Patients with fever underwent nucleic acid testing for two consecutive days. Patients who tested positive for two consecutive nucleic acid tests were transferred to designated hospitals for treatment. We continued to test patients who had negative tests and no ground glass shadow on chest X-ray to find the cause and determine treatment. The samples used in this study were nucleic acids extracted from patients’ pharyngeal swabs on day one. These patients underwent two rRT-PCR tests and chest X-rays and were evaluated as negative.
OR-DETECTR assays. The OR-DETECTR platform combines RPA and CRISPR/Cas12a detection. One RPA pellet per tube was resuspended with 29.5 μl rehydration buffer in the TwistAmp basic RPA kit. RT-RPA reactions containing 5 µl of sample extract, 14.75 μl resuspended RPA solution, 1.2 μl of each primer (10 mΜ), 0.75 μl RNA reverse transcriptase (100 U/ml), 0.85 μl nuclease-free water and 1.25 μl MgAc (280 mM), with the total volume of 25 μl. The multiple RT-RPA reaction contains four primers, each of which is 0.6 μl (10 mΜ). After being gently mixed and centrifuged, the mixture was placed at the bottom of a centrifuge tube. The CRISPR/Cas12a reaction mix consisted of 2 μl NEB Buffer 3.1 (10×), 2 μl LbCas12a (100 ng/μl), 2 μl crRNA (200 nM), 2 μl ssDNA reporter, and 12 μl nuclease-free water. This 20 μl CRISPR/Cas12a mix was added to the lid of the centrifuge tube before sealing. The tube was placed in a thermocycler or water bath at 42°C and incubated for 30 min. The CRISPR/Cas12a mixture in the cap was combined with the RPA reaction product with a short spin. If ssDNA reporter was 5’-6-FAM-TTATTATT-BHQ1-3’, the centrifuge tube was then placed in the PE microplate reader at 42°C, with the fluorescence signal collected every min for 20 min total. If ssDNA reporter was 5’-6-FAM-TTATTATT-Biotin-3’, the centrifuge tube was then placed in a thermocycler or water bath at 42°C. The reaction product (3 μl) was diluted in 400 μl water, after which 80 μl was added to the sample hole of the test card (GenDx Suzhou).
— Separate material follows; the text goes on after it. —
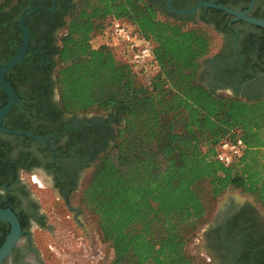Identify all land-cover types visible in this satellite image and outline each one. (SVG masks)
<instances>
[{"label":"trees","instance_id":"1","mask_svg":"<svg viewBox=\"0 0 264 264\" xmlns=\"http://www.w3.org/2000/svg\"><path fill=\"white\" fill-rule=\"evenodd\" d=\"M58 5L55 13L40 10L26 20L32 56L18 67L27 65L54 79L50 82L56 112L96 110L112 118L113 144L92 159L91 174L79 195L81 206L95 218L113 250L112 264H208L190 255L188 246L208 223L218 199L228 191H240L264 206V95L227 96L200 77L203 63L219 53V16L224 12L208 9L214 21L202 17L194 22L161 10L151 0H70ZM24 7L22 0H0V31L17 38L5 62L23 42L20 25L12 23ZM37 20L46 29L37 28ZM124 20L154 46L148 68L157 73L149 85L111 49L92 46L96 34ZM42 49L45 61L36 54ZM6 80L23 105L12 112L49 108L22 100L23 95L30 101L39 97L40 83L34 78L32 94L21 93L8 76ZM2 95L0 109L8 101ZM14 119L4 127L34 131L21 123L23 118ZM237 139L246 146L243 156L223 164L217 147ZM20 222L24 231L26 222ZM2 229L0 247L10 227Z\"/></svg>","mask_w":264,"mask_h":264},{"label":"flooded vegetation","instance_id":"2","mask_svg":"<svg viewBox=\"0 0 264 264\" xmlns=\"http://www.w3.org/2000/svg\"><path fill=\"white\" fill-rule=\"evenodd\" d=\"M151 1L161 10H169L186 21L201 22L202 17L215 20L214 14L205 12L208 9L218 10L214 8L201 7L196 14L184 15L176 12L191 10L200 2L216 3L237 13H246L251 18L264 21V0ZM22 2L25 7L21 11L20 18L27 10L45 7L44 5L50 6L47 8L49 11H44L46 14L55 13L60 9L58 4H69L70 0H38L39 6L35 7V0H22ZM170 6L176 11L171 10ZM223 12L219 16V19L223 20L219 26L222 46L217 56H212L203 63L200 77L204 84L214 87L217 93L255 99L264 95V28ZM15 22L12 24L15 25ZM36 22L37 28L46 29V25L41 20ZM215 22L217 24L218 21ZM16 41L17 38L11 32L0 31V64H2L0 68L11 60L5 62V57L12 53ZM41 45L43 46V42ZM29 50L30 47L28 52ZM28 52L25 61L20 64L31 58L32 54ZM44 53L43 49L39 53L36 52L42 61H45ZM19 65L6 74L5 80L8 76L11 82L20 86L21 93L32 94L34 78L40 83L37 90L39 97L35 101H30L32 98L23 95L22 100L36 103L39 108L42 106L49 108L28 112L10 111L2 125L3 127L11 125L16 120L14 118L19 116L23 118L22 124H29L34 129L33 132L28 130L21 132H30L36 136H38L36 133L41 132L45 137H39L49 140V143L26 136L0 134V140L5 142V144L0 142V209L10 208L19 221L26 222L22 236L24 243L17 247L18 252L15 250L5 264H35L30 260V255L35 252L33 231L35 228H48V216L41 209L39 199L32 194L24 176L43 177V181L57 193L58 200L66 206L70 205L71 198L81 191L92 159L99 150H108L113 144L115 127L109 116L97 118L87 114L66 115L56 112L52 103H56L57 99L52 93L50 82L54 79H48L47 74L29 69L27 65L21 68L18 67ZM43 65L41 61L38 63L39 67ZM29 79L31 82L27 83ZM2 92L0 88V100L3 98ZM15 106L23 108L20 97L19 104ZM224 215V219H214L202 234L203 248L208 261L214 264H257V262L264 264V218L255 206L249 201L241 205L233 202ZM7 226L10 227L8 223L0 221V233L2 228Z\"/></svg>","mask_w":264,"mask_h":264},{"label":"rangeland","instance_id":"3","mask_svg":"<svg viewBox=\"0 0 264 264\" xmlns=\"http://www.w3.org/2000/svg\"><path fill=\"white\" fill-rule=\"evenodd\" d=\"M129 27L128 22L120 21ZM107 25L109 22L107 21ZM133 29V28H132ZM110 27L105 29L102 34H96L92 39V46L95 49L108 47L116 56V59L122 63H131L127 54L126 46L112 38L110 35ZM134 30V29H133ZM218 48L220 51L222 46V38L218 33ZM143 68H138L136 75L140 82L149 85L152 78L157 72L154 69H148L146 73H139ZM229 95L227 93H221ZM230 96V95H229ZM109 113L100 111H90L89 116L107 117ZM92 169H89L86 179L83 180L82 187L89 178ZM29 185L32 194H34L40 202L41 209L47 214L48 228L34 229V250L30 255V260L35 264H112L114 253L111 246L103 240L100 233L99 225L95 218L90 215L81 206L79 195L81 191L76 193L70 200V205L66 206L58 200V195L54 192L47 182L43 181V177L24 176ZM81 187V188H82ZM234 196L243 202L249 201L256 210L264 218V206L257 203L253 197L246 195L240 191H228L217 201V208L213 209L208 223L198 232L197 236L190 242L188 252L192 256L201 258L208 264H214L208 261L203 248L202 234L207 229L217 215L220 205L226 201L228 196ZM235 202V201H234Z\"/></svg>","mask_w":264,"mask_h":264},{"label":"water","instance_id":"4","mask_svg":"<svg viewBox=\"0 0 264 264\" xmlns=\"http://www.w3.org/2000/svg\"><path fill=\"white\" fill-rule=\"evenodd\" d=\"M170 1V0H169ZM214 8L218 10L225 11L231 15H235L237 18L242 19L248 23L260 26L264 28V21L262 20H257L254 18L249 17L246 13H237L233 10H230L227 7H224L222 5H218L216 3H211V2H200L196 7H194L191 10L188 11H176L174 10L171 6V10L176 11L181 14H196L198 10L201 8ZM38 10H43V11H49L47 8L41 6L38 8L30 9L24 12L21 16V18L15 22V24H19L22 32H23V43L22 46L20 47L17 55L11 59L8 63L4 64L0 68V88L1 90L8 96V102L6 105L0 109V134H9V135H15V136H26L29 138H32L34 140L44 142V143H49V140L43 139L39 136H36L30 132H21L17 130H10L7 128L3 127V121L5 117L8 115V113L12 110V108L19 104V95L17 94L16 90L14 87L5 80L6 74L11 71L13 68H15L17 65L25 61L26 59V54L28 52V49L30 47V34L26 26V20L30 18L33 14H35ZM235 201L236 204L241 205L243 201L238 200L234 196H228L226 201H224L221 205L220 208L217 212V215L215 219H224L225 215L224 213L226 212L227 208L231 203ZM0 221L6 222L10 225V231L8 235L5 238L4 243L0 247V264H5L6 261L10 260L11 255L14 252V249L20 246L21 244L24 243L22 240L23 236V230L20 224V221L17 217V215L10 209H0Z\"/></svg>","mask_w":264,"mask_h":264},{"label":"built area","instance_id":"5","mask_svg":"<svg viewBox=\"0 0 264 264\" xmlns=\"http://www.w3.org/2000/svg\"><path fill=\"white\" fill-rule=\"evenodd\" d=\"M112 38L126 46L127 54L135 70L147 68L154 59V46L150 41L141 39L128 25L114 21L110 27ZM246 146L241 139L224 141L217 147V158L225 165H231L243 156Z\"/></svg>","mask_w":264,"mask_h":264}]
</instances>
OR-SHERLOCK assay. The OR-SHERLOCK platform is a one-tube detection platform based on RT-RPA and SHERLOCK, termed OR-SHERLOCK. The platform combines RT-RPA and CRISPR/Cas13a detection. The RPA amplification step is the same as for the OR-DETECTR. The CRISPR/Cas13a reaction mix consisted of 2 μl Buffer (400 mM Tris, pH 7.4), 2 μl LwCas13a (20 ng/μl), 1 μl crRNA (10 nM), 2 μl ssRNA reporter (4 μM), 0.5 μl RNAse inhibitor (40 U/μl), 0.1 μl T7 Polymerase (100 U/μl), 0.8 μl rNTP (100 mM each), 1 μl MgCl2 (120 mM), and 10.6 μl nuclease-free water. The centrifuge tube was incubated in a PCR machine or water bath at 42°C for 30 min. The detection process of OR-SHERLOCK was the same as OR-DETECTR.
rRT-PCR assays. Real-time RT-PCR reaction kit was supplied by Biogerm, which uses the primers recommended by the China CDC. Reactions were conducted in a 25 μl volume following the kit instructions. Reaction cycle parameters were set as reverse transcription at 50°C for 10 min, denaturation at 95°C for 5 min, followed by 40 cycles of amplification, 95°C for 10 s and 55°C for 40 s.
Statistical Analysis. Statistical analyses were performed using GraphPad Prism. P<0.001 was considered to indicate a statistically significant difference.